Девушка села на кровать, на самый краешек.
– Сейчас, – Гюнтер похлопал Сунгхари по бедру. – Сейчас начнём, не переживай. Чем тебе заплатили за визит ко мне?
– Ничем.
Всё-таки она отличалась от женщин, приходивших раньше. У тех были замашки шлюх. Наверное, Сунгхари биологически очень хороша для поставленной Тираном цели.
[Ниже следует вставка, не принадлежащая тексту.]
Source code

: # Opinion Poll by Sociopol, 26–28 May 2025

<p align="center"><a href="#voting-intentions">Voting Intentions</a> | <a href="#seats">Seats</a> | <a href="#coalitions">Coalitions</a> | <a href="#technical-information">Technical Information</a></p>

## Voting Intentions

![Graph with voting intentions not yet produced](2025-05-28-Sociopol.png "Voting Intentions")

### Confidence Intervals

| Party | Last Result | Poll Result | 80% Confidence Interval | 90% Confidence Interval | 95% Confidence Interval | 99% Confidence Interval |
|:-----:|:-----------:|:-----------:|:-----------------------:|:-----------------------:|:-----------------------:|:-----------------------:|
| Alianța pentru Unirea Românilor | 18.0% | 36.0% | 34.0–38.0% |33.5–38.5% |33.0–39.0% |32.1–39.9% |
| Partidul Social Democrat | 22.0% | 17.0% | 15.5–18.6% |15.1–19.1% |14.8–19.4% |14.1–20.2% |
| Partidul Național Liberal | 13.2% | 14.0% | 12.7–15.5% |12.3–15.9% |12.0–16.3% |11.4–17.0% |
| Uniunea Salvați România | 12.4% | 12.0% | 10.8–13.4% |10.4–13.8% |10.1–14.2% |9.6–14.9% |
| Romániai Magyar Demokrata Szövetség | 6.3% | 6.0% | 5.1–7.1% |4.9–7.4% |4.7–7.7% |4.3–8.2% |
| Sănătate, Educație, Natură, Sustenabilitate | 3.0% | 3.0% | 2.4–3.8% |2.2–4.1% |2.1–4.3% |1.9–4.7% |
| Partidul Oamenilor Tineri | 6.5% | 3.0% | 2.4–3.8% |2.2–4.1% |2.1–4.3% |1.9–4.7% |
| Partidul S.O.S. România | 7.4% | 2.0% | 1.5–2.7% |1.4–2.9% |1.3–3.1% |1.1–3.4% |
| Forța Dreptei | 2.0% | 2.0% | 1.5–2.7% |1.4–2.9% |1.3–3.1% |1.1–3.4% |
Гюнтер понятия не имел, какими качествами должна обладать возможная мать гипотетического антиса, рождённого от смешанного брака, но он не сомневался, что на Тирана работают лучшие эксперты планеты.
– Ты что, согласилась просто так? Из любви к искусству?
– Из любви к искусству.
– Не надо. Не ври мне. Хочешь молчать – молчи, только не ври.
– Из любви к искусству. Ваши доверенные лица оплатили мне полный курс обучения в Вюскерской консерватории, по классу виолончели. Ближе к родам мне оформят академический отпуск. После родов я продолжу обучение. С дипломом Вюскера меня возьмут в симфонический оркестр под управлением Ямари Пхета. Художественный руководитель оркестра уже подписал гарантийное письмо. Вы любите музыку?